O cabeça-de-casal no inventário, homem a rondar os oitenta, já viúvo, juntou-se recentemente com uma senhora, que nas palavras maliciosas do Vitorino Pereira, “só lá vai a casa, para fazer o almoço e limpar o pó”.
-Pois…-contrapus eu- a limpar o pó…conte-me coisas, a ver se acredito…
-Ó colega – sorriu- a gente sabe como é; até os bichos têm medo da solidão...
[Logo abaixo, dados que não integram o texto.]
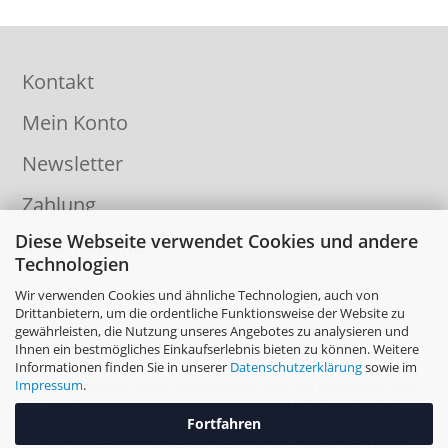
Kontakt
Mein Konto
Newsletter
Zahlung
Diese Webseite verwendet Cookies und andere
Informationen
Technologien
Wir verwenden Cookies und ähnliche Technologien, auch von
Drittanbietern, um die ordentliche Funktionsweise der Website zu
gewährleisten, die Nutzung unseres Angebotes zu analysieren und
Ihnen ein bestmögliches Einkaufserlebnis bieten zu können. Weitere
Informationen finden Sie in unserer
Datenschutzerklärung
sowie im
Impressum
.
Die Inhalte dieser Seiten sind urheberrechtlich, als wesentliche Teile
von Datenbanken oder als sonstige gewerbliche Schutzrechte
Fortfahren
geschützt. Alle Rechte vorbehalten.
Nachdrucke, öffentliches Zugänglichmachen, insbesondere durch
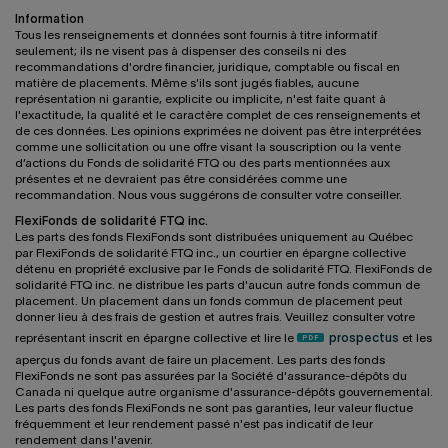
Information
Tous les renseignements et données sont fournis à titre informatif
seulement; ils ne visent pas à dispenser des conseils ni des
recommandations d'ordre financier, juridique, comptable ou fiscal en
matière de placements. Même s'ils sont jugés fiables, aucune
représentation ni garantie, explicite ou implicite, n'est faite quant à
l'exactitude, la qualité et le caractère complet de ces renseignements et
de ces données. Les opinions exprimées ne doivent pas être interprétées
comme une sollicitation ou une offre visant la souscription ou la vente
d’actions du Fonds de solidarité FTQ ou des parts mentionnées aux
présentes et ne devraient pas être considérées comme une
recommandation. Nous vous suggérons de consulter votre conseiller.
FlexiFonds de solidarité FTQ inc.
Les parts des fonds FlexiFonds sont distribuées uniquement au Québec
par FlexiFonds de solidarité FTQ inc., un courtier en épargne collective
détenu en propriété exclusive par le Fonds de solidarité FTQ. FlexiFonds de
solidarité FTQ inc. ne distribue les parts d'aucun autre fonds commun de
placement. Un placement dans un fonds commun de placement peut
donner lieu à des frais de gestion et autres frais. Veuillez consulter votre
représentant inscrit en épargne collective et lire le
prospectus
et les
aperçus du fonds avant de faire un placement. Les parts des fonds
FlexiFonds ne sont pas assurées par la Société d'assurance-dépôts du
Canada ni quelque autre organisme d'assurance-dépôts gouvernemental.
Les parts des fonds FlexiFonds ne sont pas garanties, leur valeur fluctue
fréquemment et leur rendement passé n'est pas indicatif de leur
rendement dans l'avenir.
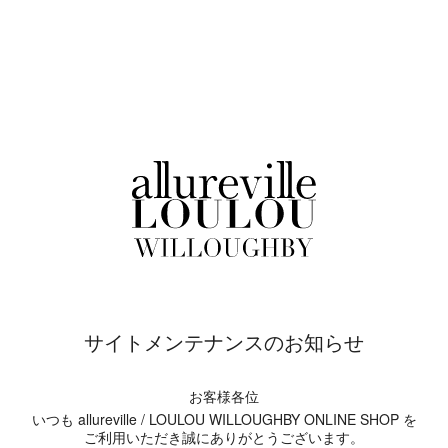
サイトメンテナンスのお知らせ
お客様各位
いつも allureville / LOULOU WILLOUGHBY ONLINE SHOP を
ご利用いただき誠にありがとうございます。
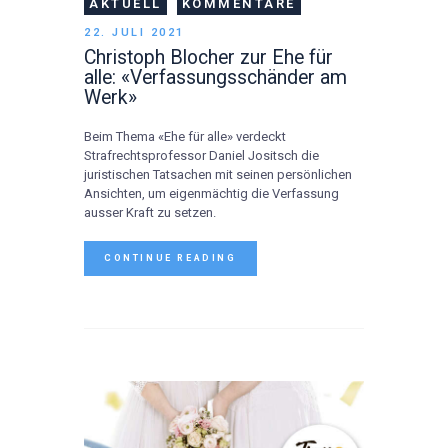
AKTUELL
KOMMENTARE
22. JULI 2021
Christoph Blocher zur Ehe für
alle: «Verfassungsschänder am
Werk»
Beim Thema «Ehe für alle» verdeckt
Strafrechtsprofessor Daniel Jositsch die
juristischen Tatsachen mit seinen persönlichen
Ansichten, um eigenmächtig die Verfassung
ausser Kraft zu setzen.
CONTINUE READING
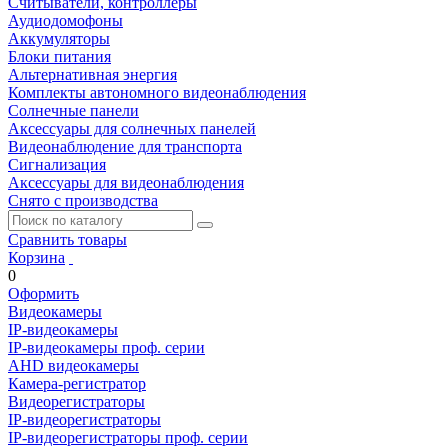
Считыватели, контроллеры
Аудиодомофоны
Аккумуляторы
Блоки питания
Альтернативная энергия
Комплекты автономного видеонаблюдения
Солнечные панели
Аксессуары для солнечных панелей
Видеонаблюдение для транспорта
Сигнализация
Аксессуары для видеонаблюдения
Снято с производства
Сравнить товары
Корзина
0
Оформить
Видеокамеры
IP-видеокамеры
IP-видеокамеры проф. серии
AHD видеокамеры
Камера-регистратор
Видеорегистраторы
IP-видеорегистраторы
IP-видеорегистраторы проф. серии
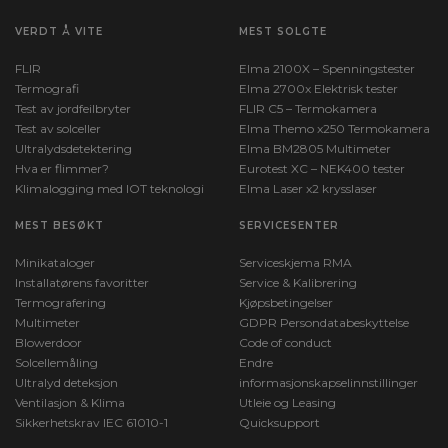
VERDT Å VITE
MEST SOLGTE
FLIR
Elma 2100X – Spenningstester
Termografi
Elma 2700x Elektrisk tester
Test av jordfeilbryter
FLIR C5 – Termokamera
Test av solceller
Elma Themo x250 Termokamera
Ultralydsdetektering
Elma BM2805 Multimeter
Hva er flimmer?
Eurotest XC – NEK400 tester
Klimalogging med IOT teknologi
Elma Laser x2 krysslaser
MEST BESØKT
SERVICESENTER
Minikataloger
Serviceskjema RMA
Installatørens favoritter
Service & Kalibrering
Termografering
Kjøpsbetingelser
Multimeter
GDPR Persondatabeskyttelse
Blowerdoor
Code of conduct
Solcellemåling
Endre
Ultralyd deteksjon
informasjonskapselinnstillinger
Ventilasjon & Klima
Utleie og Leasing
Sikkerhetskrav IEC 61010-1
Quicksupport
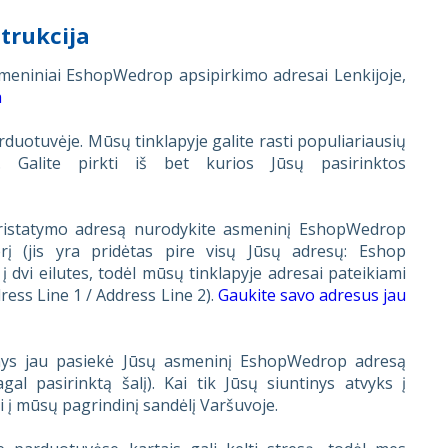
trukcija
asmeniniai EshopWedrop apsipirkimo adresai Lenkijoje,
a
rduotuvėje. Mūsų tinklapyje galite rasti populiariausių
. Galite pirkti iš bet kurios Jūsų pasirinktos
pristatymo adresą nurodykite asmeninį EshopWedrop
 (jis yra pridėtas pire visų Jūsų adresų: Eshop
 dvi eilutes, todėl mūsų tinklapyje adresai pateikiami
dress Line 1 / Address Line 2).
Ga
ukite savo adresus jau
inys jau pasiekė Jūsų asmeninį EshopWedrop adresą
gal pasirinktą šalį). Kai tik Jūsų siuntinys atvyks į
į mūsų pagrindinį sandėlį Varšuvoje.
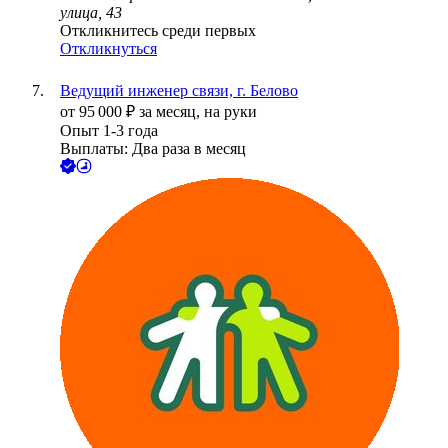
улица, 43
Откликнитесь среди первых
Откликнуться
Ведущий инженер связи, г. Белово
от
95 000
₽
за месяц,
на руки
Опыт 1-3 года
Выплаты: Два раза в месяц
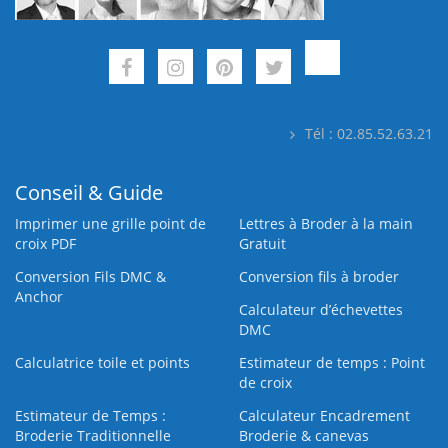
Tél : 02.85.52.63.21
Conseil & Guide
Imprimer une grille point de
Lettres à Broder à la main
croix PDF
Gratuit
Conversion Fils DMC &
Conversion fils à broder
Anchor
Calculateur d’échevettes
DMC
Calculatrice toile et points
Estimateur de temps : Point
de croix
Estimateur de Temps :
Calculateur Encadrement
Broderie Traditionnelle
Broderie & canevas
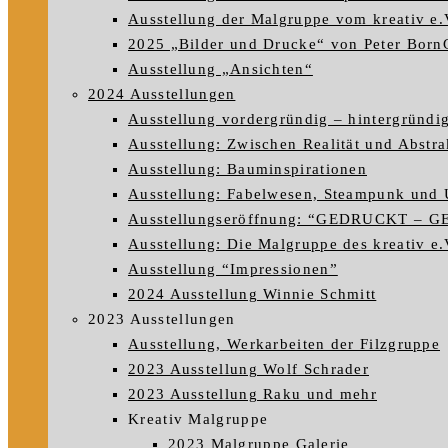
Ausstellung der Malgruppe vom kreativ e.
2025 „Bilder und Drucke“ von Peter Born
Ausstellung „Ansichten“
2024 Ausstellungen
Ausstellung vordergründig – hintergründi
Ausstellung: Zwischen Realität und Abstra
Ausstellung: Bauminspirationen
Ausstellung: Fabelwesen, Steampunk und 
Ausstellungseröffnung: “GEDRUCKT – 
Ausstellung: Die Malgruppe des kreativ e.V
Ausstellung “Impressionen”
2024 Ausstellung Winnie Schmitt
2023 Ausstellungen
Ausstellung, Werkarbeiten der Filzgruppe
2023 Ausstellung Wolf Schrader
2023 Ausstellung Raku und mehr
Kreativ Malgruppe
2023 Malgruppe Galerie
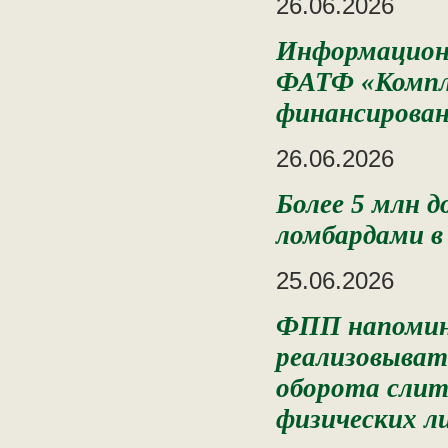
26.06.2026
Информационн
ФАТФ «Компле
финансирован
26.06.2026
Более 5 млн 
ломбардами в 
25.06.2026
ФПП напомин
реализовыват
оборота слит
физических л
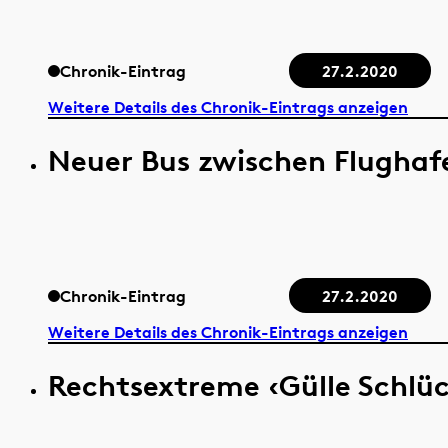
Chronik-Eintrag
27.2.2020
Weitere Details des Chronik-Eintrags anzeigen
Neuer Bus zwischen Flughaf
Chronik-Eintrag
27.2.2020
Weitere Details des Chronik-Eintrags anzeigen
Rechtsextreme ‹Gülle Schlü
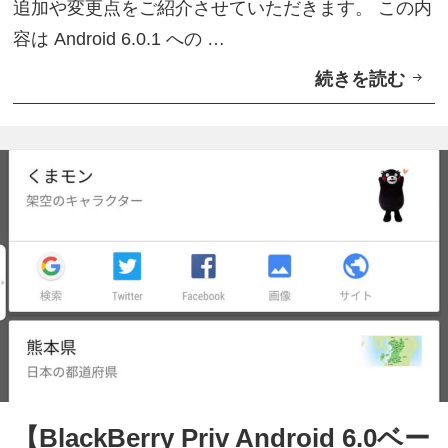
追加や変更点をご紹介させていただきます。 この内
6
s
容は Android 6.0.1 への …
.
】
続きを読む
【
0
B
ベ
l
ー
a
タ
c
テ
k
ス
B
ト
e
」
r
初
r
ア
y
ッ
P
プ
【BlackBerry Priv Android 6.0ベー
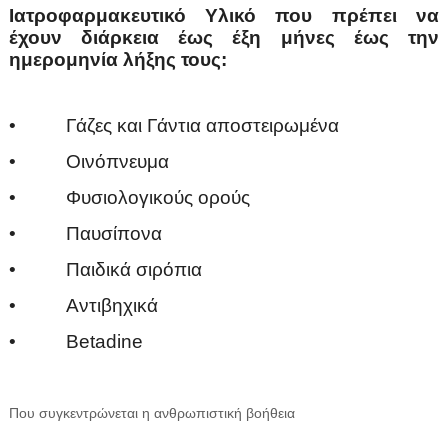
Ιατροφαρμακευτικό Υλικό που πρέπει να
έχουν διάρκεια έως έξη μήνες έως την
ημερομηνία λήξης τους:
• Γάζες και Γάντια αποστειρωμένα
• Οινόπνευμα
• Φυσιολογικούς ορούς
• Παυσίπονα
• Παιδικά σιρόπια
• Αντιβηχικά
• Betadine
Που συγκεντρώνεται η ανθρωπιστική βοήθεια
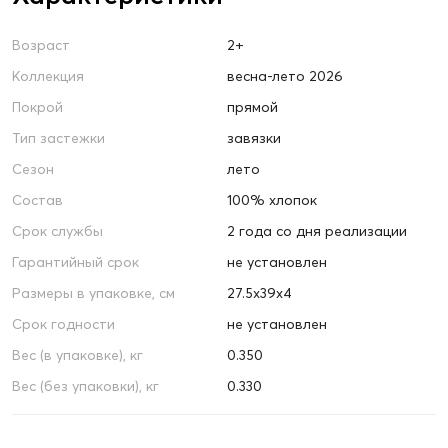
Возраст
2+
Коллекция
весна-лето 2026
Покрой
прямой
Тип застежки
завязки
Сезон
лето
Состав
100% хлопок
Срок службы
2 года со дня реализации
Гарантийный срок
не установлен
Размеры в упаковке, см
27.5х39х4
Срок годности
не установлен
Вес (в упаковке), кг
0.350
Вес (без упаковки), кг
0.330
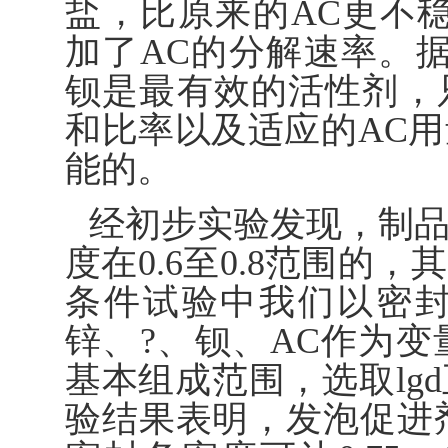
盐，比原来的AC更不
加了AC的分解速率。
钡是最有效的活性剂，
和比率以及适应的AC
能的。
经初步实验发现，制
度在0.6至0.8范围的
条件试验中我们以密
锌、?、钡、AC作为
基本组成范围，选取lg
验结果表明，发泡促进剂C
Então, levantando os olhos do relatório de avaliação da verba principal, fixou-me uns breves segundos com aqueles seus olhos pequeninos, redondos, penetrantes, e contou a seguinte história:
-Quer ver como as coisas são, colega? Até a natureza nos dá ensinamentos para a vida… - e recostando-se na cadeira, pondo de lado o processo- Tinha lá na quinta uma cadela de raça e um cão rafeiro; A cadela era cheia de “pedegree” e o cão apareceu por lá, ladino, a namorar a cadela e foi ficando, tendo várias ninhadas com a cadela, até que esta morreu há coisa de um mês.
- E depois, colega; que aconteceu?- quis eu saber.
-O cão andou uma semana, murcho, sem vontade de comer. Há coisa de quinze dias reparei que andava mais animado; eu sem lhe saber o motivo. Mas quando me levantei um dia pela manhã, para vir para o escritório, tropecei numa cadelita que atravessava sorrateiramente o pátio. Ele vendo que o apanhara em flagrante, veio roçar-se nas minhas pernas a pedir um afago.
- Pois… eles sabem-na toda… -comentei.
- O mais engraçado - continuou ele- é que esta cena se repetiu nos dias seguintes. A cadelita aos poucos perdeu a vergonha, deixou de fugir e começou a ser visita regular de casa. E ele todos os dias me dava graxa a pedir autorização para que ela ficasse. Até que um certo dia, ao levantar-me reparei, para meu espanto, que tinham dormido os dois aos pés da minha cama.
- Relação assumida e conumada…-observei, divertido.
- O mais interessante – concluiu ele, alisando a barba- é que a partir deste dia, me passou a ignorar com a mesma indiferença, com que sempre o fizera.
Hoje terei nova reunião com o Vitorino para arrematar o assunto do inventário. Vou ansioso para ouvir o desenvolvimento desta história, ou, quem sabe, uma nova e interessante história, daquelas que só ele sabe contar.